Lavar la ropa es una de las tareas básicas de todo hogar y es por eso que la lavadora se ha convertido en un electrodoméstico indispensable para la casa, pero quizá últimamente has notado que tu ropa ya no suele salir tan limpia como de costumbre o que un extraño aroma se ha impregnado en tus prendas, esto ocurre porque no le damos mantenimiento suficiente a este aparato. Por eso hoy te explicaremos cómo se debe limpiar el filtro de la lavadora y por qué hacerlo evitará malos olores.
Como cualquier otro electrodoméstico, la lavadora necesita de un mantenimiento que haga que podamos disfrutar de su uso por mucho más tiempo.

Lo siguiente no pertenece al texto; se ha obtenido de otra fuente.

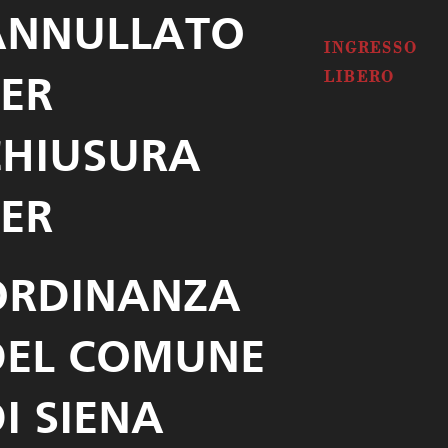
ANNULLATO
INGRESSO
LIBERO
PER
CHIUSURA
PER
ORDINANZA
DEL COMUNE
I SIENA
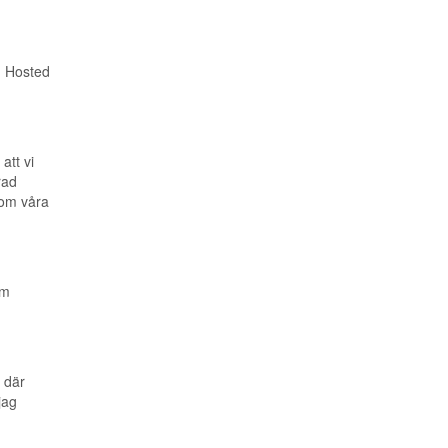
. Hosted
att vi
rad
nom våra
om
 där
jag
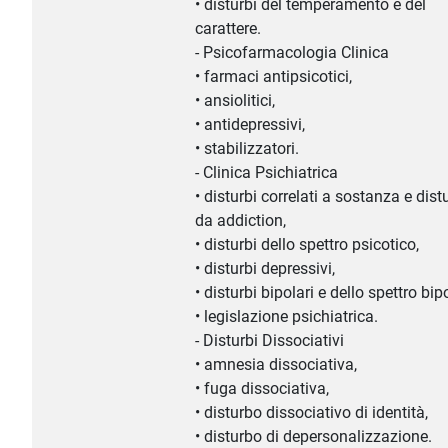
• disturbi del temperamento e del
carattere.
- Psicofarmacologia Clinica
• farmaci antipsicotici,
• ansiolitici,
• antidepressivi,
• stabilizzatori.
- Clinica Psichiatrica
• disturbi correlati a sostanza e dist
da addiction,
• disturbi dello spettro psicotico,
• disturbi depressivi,
• disturbi bipolari e dello spettro bip
• legislazione psichiatrica.
- Disturbi Dissociativi
• amnesia dissociativa,
• fuga dissociativa,
• disturbo dissociativo di identità,
• disturbo di depersonalizzazione.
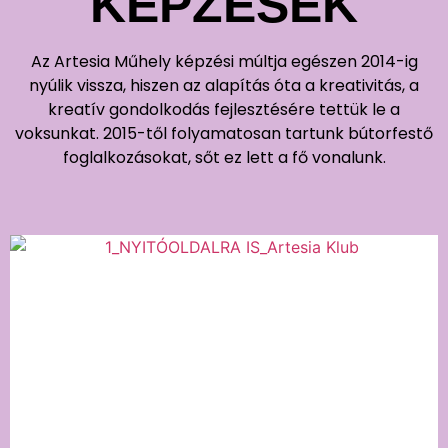
KÉPZÉSEK
Az Artesia Műhely képzési múltja egészen 2014-ig
nyúlik vissza, hiszen az alapítás óta a kreativitás, a
kreatív gondolkodás fejlesztésére tettük le a
voksunkat. 2015-től folyamatosan tartunk bútorfestő
foglalkozásokat, sőt ez lett a fő vonalunk.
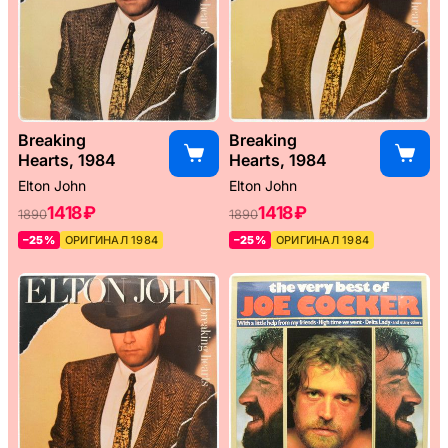
Breaking
Breaking
Hearts, 1984
Hearts, 1984
Elton John
Elton John
1418 ₽
1418 ₽
1890
1890
–25%
ОРИГИНАЛ 1984
–25%
ОРИГИНАЛ 1984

Se recomienda que cada dos o tres meses, o al menos un par de veces al año, limpies el filtro de tu lavadora a fondo, ya que así evitarás un mal centrifugado, malos olores y cualquier otro daño que a largo plazo pueda hacerla inservible. Tu ropa te lo agradecerá.
En esta pieza, una de las más delicadas y esenciales de tu lavadora, tiende a acumularse todo tipo de suciedad y puedes encontrar restos de jabón, pelusas y pelos que suelen quedar atrapados.

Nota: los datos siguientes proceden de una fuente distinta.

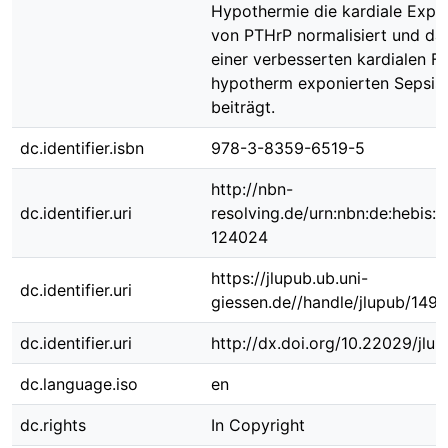
Hypothermie die kardiale Expr
von PTHrP normalisiert und da
einer verbesserten kardialen F
hypotherm exponierten Sepsis-
beiträgt.
dc.identifier.isbn
978-3-8359-6519-5
http://nbn-
dc.identifier.uri
resolving.de/urn:nbn:de:hebis:
124024
https://jlupub.ub.uni-
dc.identifier.uri
giessen.de//handle/jlupub/149
dc.identifier.uri
http://dx.doi.org/10.22029/jlu
dc.language.iso
en
dc.rights
In Copyright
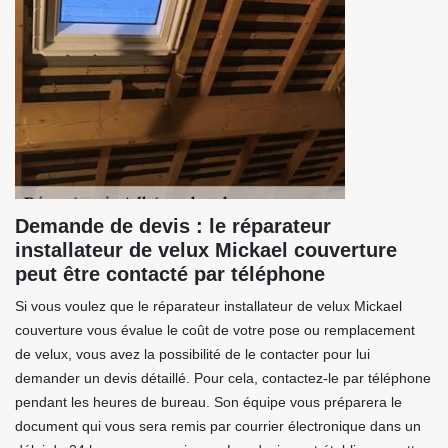
Demande de devis : le réparateur
installateur de velux Mickael couverture
peut être contacté par téléphone
Si vous voulez que le réparateur installateur de velux Mickael
couverture vous évalue le coût de votre pose ou remplacement
de velux, vous avez la possibilité de le contacter pour lui
demander un devis détaillé. Pour cela, contactez-le par téléphone
pendant les heures de bureau. Son équipe vous préparera le
document qui vous sera remis par courrier électronique dans un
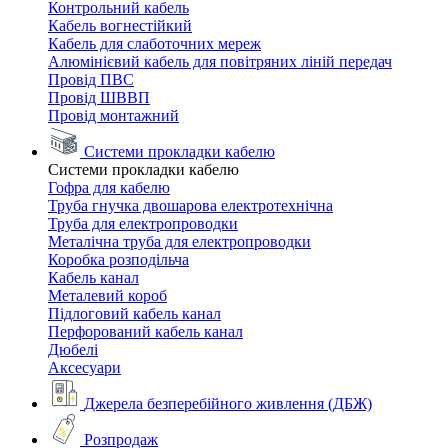
Контрольний кабель
Кабель вогнестійкий
Кабель для слаботочних мереж
Алюмінієвий кабель для повітряних ліній передач
Провід ПВС
Провід ШВВП
Провід монтажний
Системи прокладки кабелю
Системи прокладки кабелю
Гофра для кабелю
Труба гнучка двошарова електротехнічна
Труба для електропроводки
Металічна труба для електропроводки
Коробка розподільча
Кабель канал
Металевий короб
Підлоговий кабель канал
Перфорований кабель канал
Дюбелі
Аксесуари
Джерела безперебійного живлення (ДБЖ)
Розпродаж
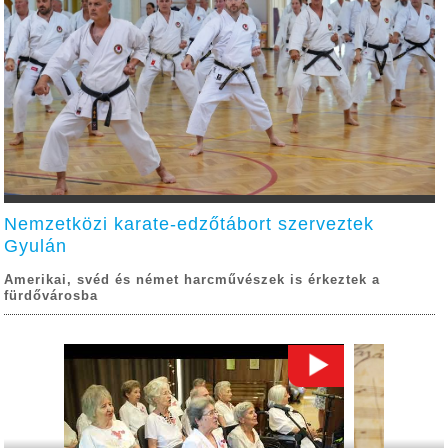
Nemzetközi karate-edzőtábort szerveztek
Gyulán
Amerikai, svéd és német harcművészek is érkeztek a
fürdővárosba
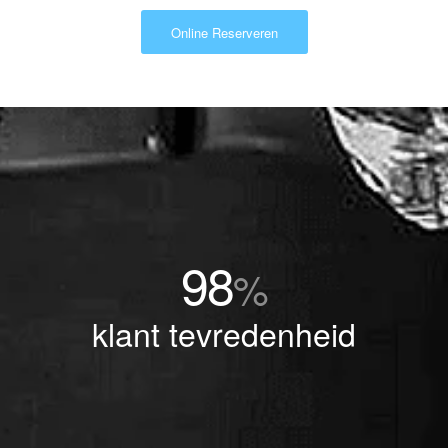
Online Reserveren
98
%
klant tevredenheid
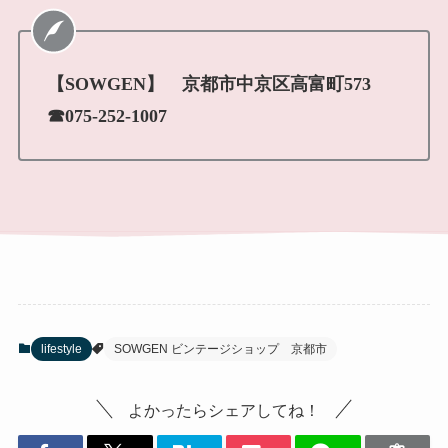
【SOWGEN】 京都市中京区高富町573
☎075-252-1007
lifestyle
SOWGEN ビンテージショップ 京都市
よかったらシェアしてね！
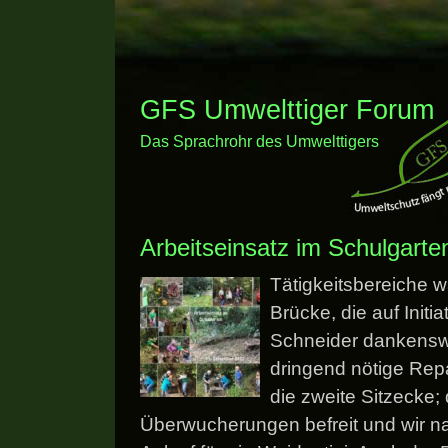
GFS Umwelttiger Forum
Das Sprachrohr des Umwelttigers
Arbeitseinsatz im Schulgarte
Tätigkeitsbereiche w
Brücke, die auf Init
Schneider dankensw
dringend nötige Repa
die zweite Sitzecke;
Überwucherungen befreit und wir 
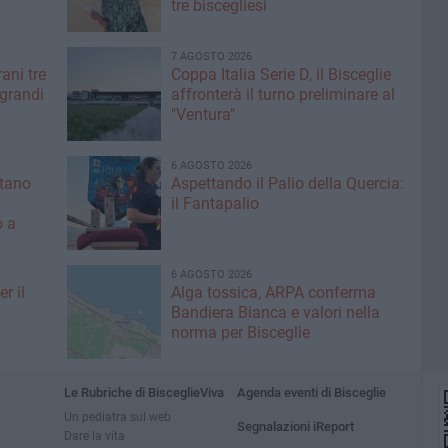
tre biscegliesi
7 AGOSTO 2026
ani tre
Coppa Italia Serie D, il Bisceglie
 grandi
affronterà il turno preliminare al
"Ventura"
6 AGOSTO 2026
ntano
Aspettando il Palio della Quercia:
il Fantapalio
o a
6 AGOSTO 2026
r il
Alga tossica, ARPA conferma
Bandiera Bianca e valori nella
norma per Bisceglie
Le Rubriche di BisceglieViva
Agenda eventi di Bisceglie
Un pediatra sul web
Segnalazioni iReport
Dare la vita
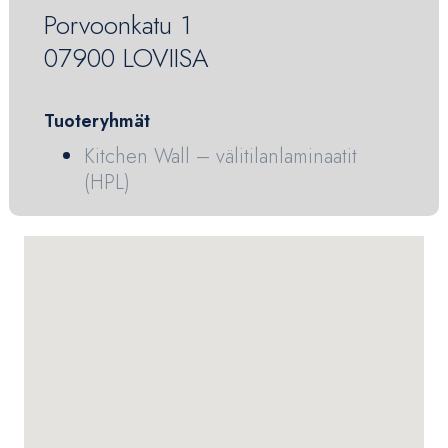
Porvoonkatu 1
07900 LOVIISA
Tuoteryhmät
Kitchen Wall – välitilanlaminaatit
(HPL)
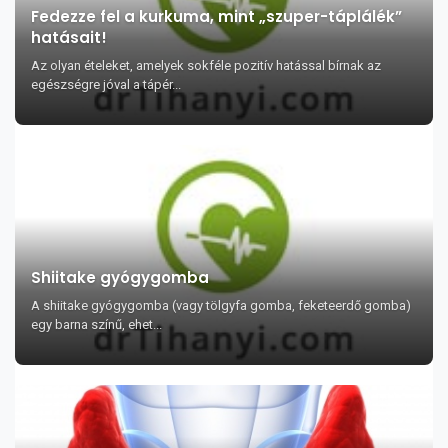
Fedezze fel a kurkuma, mint „szuper-táplálék”
hatásait!
Az olyan ételeket, amelyek sokféle pozitív hatással bírnak az
egészségre jóval a tápér...
Shiitake gyógygomba
A shiitake gyógygomba (vagy tölgyfa gomba, feketeerdő gomba)
egy barna színű, ehet...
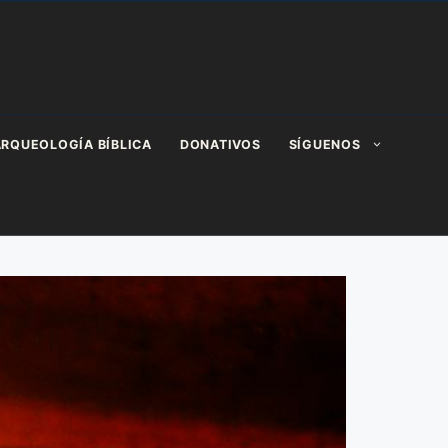
RQUEOLOGÍA BÍBLICA
DONATIVOS
SÍGUENOS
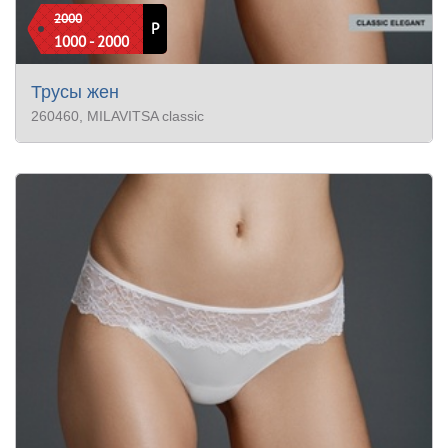
2000
Р
1000 - 2000
Трусы жен
260460
, MILAVITSA classic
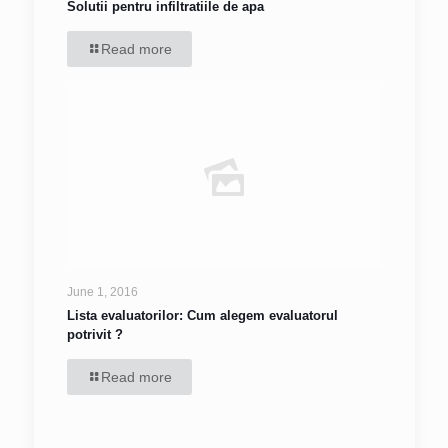
Solutii pentru infiltratiile de apa
Read more
June 1, 2016
Lista evaluatorilor: Cum alegem evaluatorul
potrivit ?
Read more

Y es que en efecto, su misión es servir de freno a esas fibras desprendidas de la ropa, así como cualquier otro objeto que se haya quedado olvidado en un bolsillo. Si estos restos llegan al desagüe podrían averiar la bomba de agua.
Antes que nada recuerda desconectar tu máquina de la luz. Después hay que detectar dónde está el filtro de tu lavadora y eso dependerá si es de carga frontal o de carga superior.
También se recomienda cambiar el filtro de la lavadora en periodos de cada 6 o 12 meses. Las especificaciones pueden variar dependiendo de la marca y el modelo, así que siempre conviene leer el manual de tu electrodoméstico.